*Your objective:*
Copy exactly the lines of the records below, and only those lines, beginning with the line that contains "(dashed_line_gap_ratio 3)" and ending with the line that contains "(hpglpendiameter 15)".

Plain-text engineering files
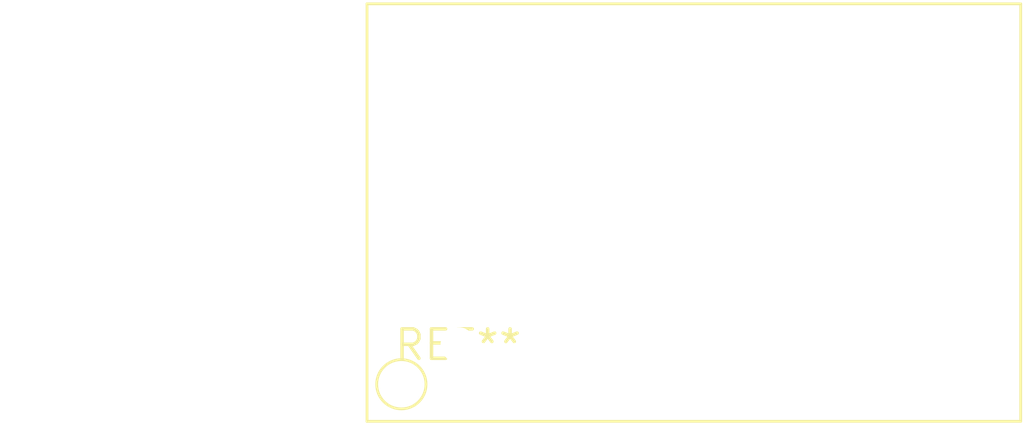
<source format=kicad_pcb>
(kicad_pcb (version 20240108) (generator pcbnew)

  (general
    (thickness 1.6)
  )

  (paper "A4")
  (layers
    (0 "F.Cu" signal)
    (31 "B.Cu" signal)
    (32 "B.Adhes" user "B.Adhesive")
    (33 "F.Adhes" user "F.Adhesive")
    (34 "B.Paste" user)
    (35 "F.Paste" user)
    (36 "B.SilkS" user "B.Silkscreen")
    (37 "F.SilkS" user "F.Silkscreen")
    (38 "B.Mask" user)
    (39 "F.Mask" user)
    (40 "Dwgs.User" user "User.Drawings")
    (41 "Cmts.User" user "User.Comments")
    (42 "Eco1.User" user "User.Eco1")
    (43 "Eco2.User" user "User.Eco2")
    (44 "Edge.Cuts" user)
    (45 "Margin" user)
    (46 "B.CrtYd" user "B.Courtyard")
    (47 "F.CrtYd" user "F.Courtyard")
    (48 "B.Fab" user)
    (49 "F.Fab" user)
    (50 "User.1" user)
    (51 "User.2" user)
    (52 "User.3" user)
    (53 "User.4" user)
    (54 "User.5" user)
    (55 "User.6" user)
    (56 "User.7" user)
    (57 "User.8" user)
    (58 "User.9" user)
  )

  (setup
    (pad_to_mask_clearance 0)
    (pcbplotparams
      (layerselection 0x00010fc_ffffffff)
      (plot_on_all_layers_selection 0x0000000_00000000)
      (disableapertmacros false)
      (usegerberextensions false)
      (usegerberattributes false)
      (usegerberadvancedattributes false)
      (creategerberjobfile false)
      (dashed_line_dash_ratio 12.000000)
      (dashed_line_gap_ratio 3.000000)
      (svgprecision 4)
      (plotframeref false)
      (viasonmask false)
      (mode 1)
      (useauxorigin false)
      (hpglpennumber 1)
      (hpglpenspeed 20)
      (hpglpendiameter 15.000000)
      (dxfpolygonmode false)
      (dxfimperialunits false)
      (dxfusepcbnewfont false)
      (psnegative false)
      (psa4output false)
      (plotreference false)
      (plotvalue false)
      (plotinvisibletext false)
      (sketchpadsonfab false)
      (subtractmaskfromsilk false)
      (outputformat 1)
      (mirror false)
      (drillshape 1)
      (scaleselection 1)
      (outputdirectory "")
    )
  )

  (net 0 "")

  (footprint "Transformer_Microphone_Lundahl_LL1587" (layer "F.Cu") (at 0 0))

)

</source>
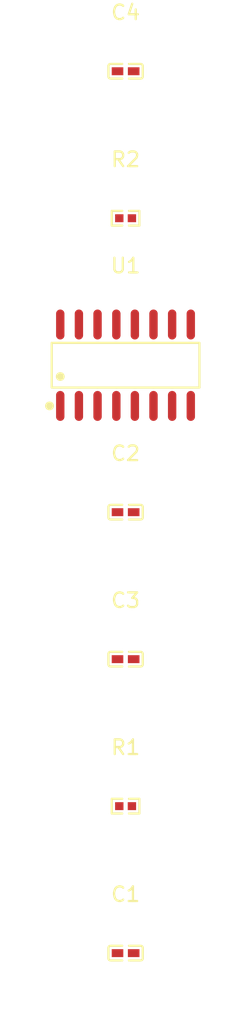
<source format=kicad_pcb>
(kicad_pcb
    (version 20241229)
    (generator "atopile")
    (generator_version "0.3.24")
    (general
        (thickness 1.6)
        (legacy_teardrops no)
    )
    (paper "A4")
    (layers
        (0 "F.Cu" signal)
        (31 "B.Cu" signal)
        (32 "B.Adhes" user "B.Adhesive")
        (33 "F.Adhes" user "F.Adhesive")
        (34 "B.Paste" user)
        (35 "F.Paste" user)
        (36 "B.SilkS" user "B.Silkscreen")
        (37 "F.SilkS" user "F.Silkscreen")
        (38 "B.Mask" user)
        (39 "F.Mask" user)
        (40 "Dwgs.User" user "User.Drawings")
        (41 "Cmts.User" user "User.Comments")
        (42 "Eco1.User" user "User.Eco1")
        (43 "Eco2.User" user "User.Eco2")
        (44 "Edge.Cuts" user)
        (45 "Margin" user)
        (46 "B.CrtYd" user "B.Courtyard")
        (47 "F.CrtYd" user "F.Courtyard")
        (48 "B.Fab" user)
        (49 "F.Fab" user)
        (50 "User.1" user)
        (51 "User.2" user)
        (52 "User.3" user)
        (53 "User.4" user)
        (54 "User.5" user)
        (55 "User.6" user)
        (56 "User.7" user)
        (57 "User.8" user)
        (58 "User.9" user)
    )
    (setup
        (pad_to_mask_clearance 0)
        (allow_soldermask_bridges_in_footprints no)
        (pcbplotparams
            (layerselection 0x00010fc_ffffffff)
            (plot_on_all_layers_selection 0x0000000_00000000)
            (disableapertmacros no)
            (usegerberextensions no)
            (usegerberattributes yes)
            (usegerberadvancedattributes yes)
            (creategerberjobfile yes)
            (dashed_line_dash_ratio 12)
            (dashed_line_gap_ratio 3)
            (svgprecision 4)
            (plotframeref no)
            (mode 1)
            (useauxorigin no)
            (hpglpennumber 1)
            (hpglpenspeed 20)
            (hpglpendiameter 15)
            (pdf_front_fp_property_popups yes)
            (pdf_back_fp_property_popups yes)
            (dxfpolygonmode yes)
            (dxfimperialunits yes)
            (dxfusepcbnewfont yes)
            (psnegative no)
            (psa4output no)
            (plot_black_and_white yes)
            (plotinvisibletext no)
            (sketchpadsonfab no)
            (plotreference yes)
            (plotvalue yes)
            (plotpadnumbers no)
            (hidednponfab no)
            (sketchdnponfab yes)
            (crossoutdnponfab yes)
            (plotfptext yes)
            (subtractmaskfromsilk no)
            (outputformat 1)
            (mirror no)
            (drillshape 1)
            (scaleselection 1)
            (outputdirectory "")
        )
    )
    (net 0 "")
    (net 1 "VIN1P")
    (net 2 "VIN2P")
    (net 3 "VBG")
    (net 4 "REFP")
    (net 5 "DRDY")
    (net 6 "SCL")
    (net 7 "XIN")
    (net 8 "DVDD")
    (net 9 "XOUT")
    (net 10 "VIN1N")
    (net 11 "line")
    (net 12 "AVDD_LDO")
    (net 13 "line-1")
    (net 14 "VIN2N")
    (net 15 "SDA")
    (net 16 "gnd")
    (footprint "atopile:C0402-b3ef17" (layer "F.Cu") (at 0 0 0))
    (footprint "atopile:R0402-56259e" (layer "F.Cu") (at 0 -10 0))
    (footprint "atopile:C0402-b3ef17" (layer "F.Cu") (at 0 -20 0))
    (footprint "atopile:C0402-b3ef17" (layer "F.Cu") (at 0 -30 0))
    (footprint "lib:SOP-16_L9.9-W3.9-P1.27-LS6.0-BL" (layer "F.Cu") (at 0 -40 0))
    (footprint "atopile:R0402-56259e" (layer "F.Cu") (at 0 -50 0))
    (footprint "atopile:C0402-b3ef17" (layer "F.Cu") (at 0 -60 0))
)
</source>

*Answer space:*
            (dashed_line_gap_ratio 3)
            (svgprecision 4)
            (plotframeref no)
            (mode 1)
            (useauxorigin no)
            (hpglpennumber 1)
            (hpglpenspeed 20)
            (hpglpendiameter 15)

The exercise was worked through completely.